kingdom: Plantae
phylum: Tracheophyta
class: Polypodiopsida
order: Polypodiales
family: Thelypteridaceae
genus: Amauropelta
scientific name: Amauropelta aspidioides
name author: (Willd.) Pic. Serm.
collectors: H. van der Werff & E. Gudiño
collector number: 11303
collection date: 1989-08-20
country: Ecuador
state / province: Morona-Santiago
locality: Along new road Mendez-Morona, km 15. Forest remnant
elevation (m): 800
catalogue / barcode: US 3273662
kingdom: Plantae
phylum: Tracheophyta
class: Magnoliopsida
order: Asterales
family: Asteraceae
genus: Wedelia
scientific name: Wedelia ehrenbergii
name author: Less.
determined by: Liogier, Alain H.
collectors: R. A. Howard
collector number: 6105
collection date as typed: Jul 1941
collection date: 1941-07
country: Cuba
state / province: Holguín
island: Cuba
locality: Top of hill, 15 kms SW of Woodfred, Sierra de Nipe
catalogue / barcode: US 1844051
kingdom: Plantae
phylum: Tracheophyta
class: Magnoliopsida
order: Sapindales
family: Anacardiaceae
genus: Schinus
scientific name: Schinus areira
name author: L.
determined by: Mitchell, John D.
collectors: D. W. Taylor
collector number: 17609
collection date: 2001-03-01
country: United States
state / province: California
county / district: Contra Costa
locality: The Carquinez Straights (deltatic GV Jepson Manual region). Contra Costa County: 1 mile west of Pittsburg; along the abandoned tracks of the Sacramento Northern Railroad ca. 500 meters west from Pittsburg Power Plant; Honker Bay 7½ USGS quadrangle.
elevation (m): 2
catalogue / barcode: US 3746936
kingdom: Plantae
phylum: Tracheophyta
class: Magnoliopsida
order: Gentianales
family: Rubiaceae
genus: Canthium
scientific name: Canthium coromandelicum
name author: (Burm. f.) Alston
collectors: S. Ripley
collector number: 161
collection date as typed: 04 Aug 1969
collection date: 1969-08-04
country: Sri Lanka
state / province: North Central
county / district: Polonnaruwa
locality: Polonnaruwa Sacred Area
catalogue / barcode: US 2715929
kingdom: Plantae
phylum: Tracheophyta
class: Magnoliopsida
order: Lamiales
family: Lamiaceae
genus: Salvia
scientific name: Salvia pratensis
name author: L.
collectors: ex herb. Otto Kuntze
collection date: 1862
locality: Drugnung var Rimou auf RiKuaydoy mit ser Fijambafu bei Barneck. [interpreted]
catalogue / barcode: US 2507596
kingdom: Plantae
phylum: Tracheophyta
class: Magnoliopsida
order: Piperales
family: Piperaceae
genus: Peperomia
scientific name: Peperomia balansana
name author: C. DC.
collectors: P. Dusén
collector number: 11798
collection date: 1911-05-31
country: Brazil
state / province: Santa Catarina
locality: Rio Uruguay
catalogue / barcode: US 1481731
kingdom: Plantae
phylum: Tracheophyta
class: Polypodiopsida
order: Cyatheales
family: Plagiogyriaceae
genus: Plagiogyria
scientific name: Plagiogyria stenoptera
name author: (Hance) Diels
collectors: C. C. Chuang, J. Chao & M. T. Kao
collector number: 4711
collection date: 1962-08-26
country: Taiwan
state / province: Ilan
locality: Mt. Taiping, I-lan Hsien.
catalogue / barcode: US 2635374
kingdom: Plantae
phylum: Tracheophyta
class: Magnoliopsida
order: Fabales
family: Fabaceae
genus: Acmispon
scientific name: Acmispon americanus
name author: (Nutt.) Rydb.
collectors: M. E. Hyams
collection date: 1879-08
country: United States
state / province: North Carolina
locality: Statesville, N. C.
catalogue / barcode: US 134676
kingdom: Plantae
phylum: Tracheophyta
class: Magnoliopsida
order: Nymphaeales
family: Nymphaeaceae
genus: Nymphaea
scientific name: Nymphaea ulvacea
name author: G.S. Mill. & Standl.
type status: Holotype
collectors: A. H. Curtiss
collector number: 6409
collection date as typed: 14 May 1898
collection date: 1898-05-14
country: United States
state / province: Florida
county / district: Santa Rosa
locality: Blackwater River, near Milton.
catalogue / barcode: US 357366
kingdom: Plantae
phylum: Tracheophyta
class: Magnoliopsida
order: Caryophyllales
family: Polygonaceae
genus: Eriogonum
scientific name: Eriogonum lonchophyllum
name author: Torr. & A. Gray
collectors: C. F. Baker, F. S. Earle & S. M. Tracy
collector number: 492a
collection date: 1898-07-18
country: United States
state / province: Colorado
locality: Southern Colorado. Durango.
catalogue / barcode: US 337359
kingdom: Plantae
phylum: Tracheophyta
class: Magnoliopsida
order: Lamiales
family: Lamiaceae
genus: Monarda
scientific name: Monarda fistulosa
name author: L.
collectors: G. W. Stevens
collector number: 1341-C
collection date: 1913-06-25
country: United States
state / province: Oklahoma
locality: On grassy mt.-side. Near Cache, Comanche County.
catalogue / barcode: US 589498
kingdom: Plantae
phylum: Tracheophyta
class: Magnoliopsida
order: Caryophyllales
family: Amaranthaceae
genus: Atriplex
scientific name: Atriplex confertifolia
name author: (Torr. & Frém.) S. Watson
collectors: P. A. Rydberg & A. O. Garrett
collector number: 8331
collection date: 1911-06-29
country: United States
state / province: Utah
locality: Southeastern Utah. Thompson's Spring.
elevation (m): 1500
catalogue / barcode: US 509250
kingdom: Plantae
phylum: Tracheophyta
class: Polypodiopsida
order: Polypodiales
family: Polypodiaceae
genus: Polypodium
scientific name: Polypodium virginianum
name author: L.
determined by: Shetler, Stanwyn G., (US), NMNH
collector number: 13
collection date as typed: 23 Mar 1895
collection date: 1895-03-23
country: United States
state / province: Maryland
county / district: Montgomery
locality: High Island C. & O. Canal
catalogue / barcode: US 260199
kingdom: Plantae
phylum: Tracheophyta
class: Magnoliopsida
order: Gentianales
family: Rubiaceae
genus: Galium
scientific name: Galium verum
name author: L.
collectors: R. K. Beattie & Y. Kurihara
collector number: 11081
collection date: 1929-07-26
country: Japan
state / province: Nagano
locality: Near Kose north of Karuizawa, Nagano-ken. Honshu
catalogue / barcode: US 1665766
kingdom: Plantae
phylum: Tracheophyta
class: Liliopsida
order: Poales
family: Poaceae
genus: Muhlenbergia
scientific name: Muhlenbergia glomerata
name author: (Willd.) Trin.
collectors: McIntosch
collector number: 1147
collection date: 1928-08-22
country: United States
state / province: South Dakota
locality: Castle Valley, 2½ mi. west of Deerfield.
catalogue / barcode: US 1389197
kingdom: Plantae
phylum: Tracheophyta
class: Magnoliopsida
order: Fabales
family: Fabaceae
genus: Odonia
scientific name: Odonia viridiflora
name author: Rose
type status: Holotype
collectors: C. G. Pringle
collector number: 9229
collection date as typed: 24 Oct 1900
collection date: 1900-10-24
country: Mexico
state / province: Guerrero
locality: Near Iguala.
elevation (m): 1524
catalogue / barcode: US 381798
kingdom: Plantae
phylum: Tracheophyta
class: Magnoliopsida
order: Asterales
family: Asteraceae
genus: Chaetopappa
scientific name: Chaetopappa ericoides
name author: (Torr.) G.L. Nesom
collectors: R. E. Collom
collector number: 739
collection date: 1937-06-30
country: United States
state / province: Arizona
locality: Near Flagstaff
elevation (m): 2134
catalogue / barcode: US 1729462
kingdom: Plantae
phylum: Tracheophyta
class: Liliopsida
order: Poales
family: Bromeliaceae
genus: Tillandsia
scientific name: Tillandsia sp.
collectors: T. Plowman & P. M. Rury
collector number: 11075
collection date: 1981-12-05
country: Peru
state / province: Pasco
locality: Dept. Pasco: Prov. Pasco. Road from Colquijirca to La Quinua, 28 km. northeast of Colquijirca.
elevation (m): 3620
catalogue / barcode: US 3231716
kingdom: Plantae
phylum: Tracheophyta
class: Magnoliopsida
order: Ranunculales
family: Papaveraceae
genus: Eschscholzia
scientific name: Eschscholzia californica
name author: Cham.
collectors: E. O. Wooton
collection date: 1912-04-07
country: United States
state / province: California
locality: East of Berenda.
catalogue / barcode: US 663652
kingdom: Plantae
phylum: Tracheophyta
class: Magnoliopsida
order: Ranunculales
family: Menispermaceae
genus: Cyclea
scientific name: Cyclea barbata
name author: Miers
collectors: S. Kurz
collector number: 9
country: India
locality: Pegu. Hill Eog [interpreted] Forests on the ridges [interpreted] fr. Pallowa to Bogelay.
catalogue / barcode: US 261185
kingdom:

-----

▶ **REQUEST**
Convert the stretch of the entries above, from the line containing "collectors: R. K. Beattie & Y. Kurihara" through the line containing "genus: Chaetopappa", into a numbered list, omitting any blank lines.

▶ **ANSWER FOR THE TASK**
1. collectors: R. K. Beattie & Y. Kurihara
2. collector number: 11081
3. collection date: 1929-07-26
4. country: Japan
5. state / province: Nagano
6. locality: Near Kose north of Karuizawa, Nagano-ken. Honshu
7. catalogue / barcode: US 1665766
8. kingdom: Plantae
9. phylum: Tracheophyta
10. class: Liliopsida
11. order: Poales
12. family: Poaceae
13. genus: Muhlenbergia
14. scientific name: Muhlenbergia glomerata
15. name author: (Willd.) Trin.
16. collectors: McIntosch
17. collector number: 1147
18. collection date: 1928-08-22
19. country: United States
20. state / province: South Dakota
21. locality: Castle Valley, 2½ mi. west of Deerfield.
22. catalogue / barcode: US 1389197
23. kingdom: Plantae
24. phylum: Tracheophyta
25. class: Magnoliopsida
26. order: Fabales
27. family: Fabaceae
28. genus: Odonia
29. scientific name: Odonia viridiflora
30. name author: Rose
31. type status: Holotype
32. collectors: C. G. Pringle
33. collector number: 9229
34. collection date as typed: 24 Oct 1900
35. collection date: 1900-10-24
36. country: Mexico
37. state / province: Guerrero
38. locality: Near Iguala.
39. elevation (m): 1524
40. catalogue / barcode: US 381798
41. kingdom: Plantae
42. phylum: Tracheophyta
43. class: Magnoliopsida
44. order: Asterales
45. family: Asteraceae
46. genus: Chaetopappa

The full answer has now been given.